A sound way to deliver power

Implanted medical devices, such as pacemakers and neurological stimulators, require a source of power, usually in the form of a battery. If a battery is implanted with the device, replacing it would require additional surgery. On the other hand, external power packs are prone to lead to infections where their wires enter the body. Hinchet et al. describe a triboelectric generator that can convert externally applied ultrasound into an internal electricity source capable of delivering sufficient energy to recharge a battery on a daily basis.

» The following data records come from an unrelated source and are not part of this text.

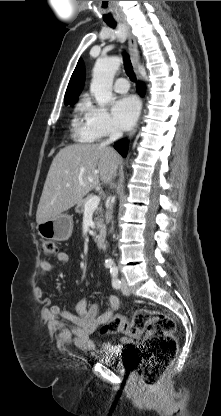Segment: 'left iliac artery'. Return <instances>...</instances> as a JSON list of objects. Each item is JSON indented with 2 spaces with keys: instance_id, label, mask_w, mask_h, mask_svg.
I'll return each mask as SVG.
<instances>
[{
  "instance_id": "obj_1",
  "label": "left iliac artery",
  "mask_w": 221,
  "mask_h": 416,
  "mask_svg": "<svg viewBox=\"0 0 221 416\" xmlns=\"http://www.w3.org/2000/svg\"><path fill=\"white\" fill-rule=\"evenodd\" d=\"M110 273L112 276V286L115 289H119L121 287V281L118 279V268L116 266L111 267Z\"/></svg>"
}]
</instances>
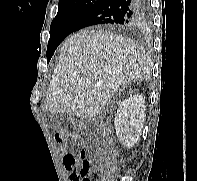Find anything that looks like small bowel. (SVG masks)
<instances>
[{
  "label": "small bowel",
  "mask_w": 197,
  "mask_h": 181,
  "mask_svg": "<svg viewBox=\"0 0 197 181\" xmlns=\"http://www.w3.org/2000/svg\"><path fill=\"white\" fill-rule=\"evenodd\" d=\"M57 140L61 146L60 155L63 158L64 166H65L66 170L70 173L69 181H78V176L75 174L76 170H77V156H76V154L67 152L65 150V147H64L65 140L64 139H62V140L57 139ZM83 151H87V150L83 149L81 151V153ZM81 153H80V155H81Z\"/></svg>",
  "instance_id": "c3829d8e"
}]
</instances>
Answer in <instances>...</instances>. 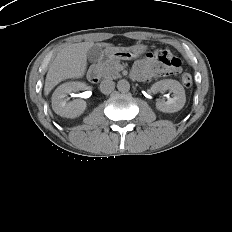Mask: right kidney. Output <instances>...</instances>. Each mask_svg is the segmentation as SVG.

Science, this issue p. 491

Abstract

A major challenge for implantable medical systems is the inclusion or reliable delivery of electrical power. We use ultrasound to deliver mechanical energy through skin and liquids and demonstrate a thin implantable vibrating triboelectric generator able to effectively harvest it. The ultrasound can induce micrometer-scale displacement of a polymer thin membrane to generate electrical energy through contact electrification. We recharge a lithium-ion battery at a rate of 166 microcoulombs per second in water. The voltage and current generated ex vivo by ultrasound energy transfer reached 2.4 volts and 156 microamps under porcine tissue. These findings show that a capacitive triboelectric electret is the first technology able to compete with piezoelectricity to harvest ultrasound in vivo and to power medical implants.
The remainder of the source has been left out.